I know we’re supposed to be focused on other stuff on IA Caucus Day (maybe I’ll get around to it by prime time). But for the moment I wanted to call attention to this Noah Shachtman post, in which he links to a story in which the ever-reliable (ha!) Steven Boylan declares that Iran has stopped providing Iraq with EFPs.
"We are ready to confirm the excellence of the senior Iranian leadership in their pledge to stop the funding, training, equipment and resourcing of the militia special groups," Col. Boylan said. "We have seen a downward trend in the signature-type attacks using weapons provided by Iran."
In October, U.S. military officials began noticing a decrease in the supply of Iranian weapons and assistance, Col.
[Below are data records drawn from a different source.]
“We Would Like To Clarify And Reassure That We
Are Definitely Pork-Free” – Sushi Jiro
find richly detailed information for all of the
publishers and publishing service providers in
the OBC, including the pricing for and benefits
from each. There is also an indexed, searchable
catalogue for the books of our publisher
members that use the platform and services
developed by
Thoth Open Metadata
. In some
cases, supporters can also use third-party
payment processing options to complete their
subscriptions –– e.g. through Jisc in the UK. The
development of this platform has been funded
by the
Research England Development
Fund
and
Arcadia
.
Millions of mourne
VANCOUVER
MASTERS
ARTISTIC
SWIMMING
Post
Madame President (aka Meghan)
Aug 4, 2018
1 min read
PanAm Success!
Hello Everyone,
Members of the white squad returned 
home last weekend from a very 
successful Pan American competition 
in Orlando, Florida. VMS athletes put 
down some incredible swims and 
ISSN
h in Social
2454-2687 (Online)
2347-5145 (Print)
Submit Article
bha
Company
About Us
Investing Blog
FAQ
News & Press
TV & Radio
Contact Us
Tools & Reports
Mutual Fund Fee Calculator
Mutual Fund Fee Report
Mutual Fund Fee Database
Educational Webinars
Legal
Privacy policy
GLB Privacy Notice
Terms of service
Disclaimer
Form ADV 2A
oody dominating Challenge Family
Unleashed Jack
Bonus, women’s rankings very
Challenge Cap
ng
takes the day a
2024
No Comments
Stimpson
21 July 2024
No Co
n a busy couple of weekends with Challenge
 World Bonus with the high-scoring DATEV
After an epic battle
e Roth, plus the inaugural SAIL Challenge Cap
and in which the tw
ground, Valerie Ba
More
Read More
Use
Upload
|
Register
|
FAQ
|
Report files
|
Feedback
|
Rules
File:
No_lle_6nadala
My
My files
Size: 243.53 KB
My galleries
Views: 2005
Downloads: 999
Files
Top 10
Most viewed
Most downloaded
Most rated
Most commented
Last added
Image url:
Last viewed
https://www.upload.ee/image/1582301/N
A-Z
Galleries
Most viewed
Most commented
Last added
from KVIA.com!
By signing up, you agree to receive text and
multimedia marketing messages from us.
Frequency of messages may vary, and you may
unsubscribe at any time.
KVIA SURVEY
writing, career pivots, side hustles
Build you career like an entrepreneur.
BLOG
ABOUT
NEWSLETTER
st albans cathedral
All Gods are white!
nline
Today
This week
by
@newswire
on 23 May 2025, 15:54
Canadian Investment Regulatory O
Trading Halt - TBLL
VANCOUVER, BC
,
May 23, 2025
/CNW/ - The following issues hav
Boylan added.
Though Boylan seems poised to declare that Eastasia is again our enemy, if circumstances so require.
"We are very much in the wait-and-see mode to see what happens," Col. Boylan said.
While Shachtman seems inclined to give Boylan the benefit of the doubt, he also notes that the dominant narrative on IEDs tends to be rather conveniently tied to larger geopolitical questions.
I’m inclined to take Boylan at his word — he’s always been straight with me. But, the cynic in me can’t help but note that the Iran connection was overplayed last winter. The EFPs that the U.S. military displayed as evidence of Iranian machining struck some observers as hand-hammered ashtrays. The EFPs I saw in Iraq had a similar, home-made feel — and bore no mark of Iranian manufacture. At least two EFP factories have been found inside Iraq.
Since I’m more cynical and much less trusting of Boylan than Shachtman, I’d just like to emphasize that swing, particularly the timing of the swing back to the conclusion that
Eastasia Iran is not arming Iraqi insurgents: October, about the time Bush was making his WWIII comments and Putin was proclaiming a war on Iran to be a war on Russia. And one month before the NIE stating that Iran had given up its nukes program. And two months before Abdullah and Ahmadinejad started smooching secretly behind the back of the school.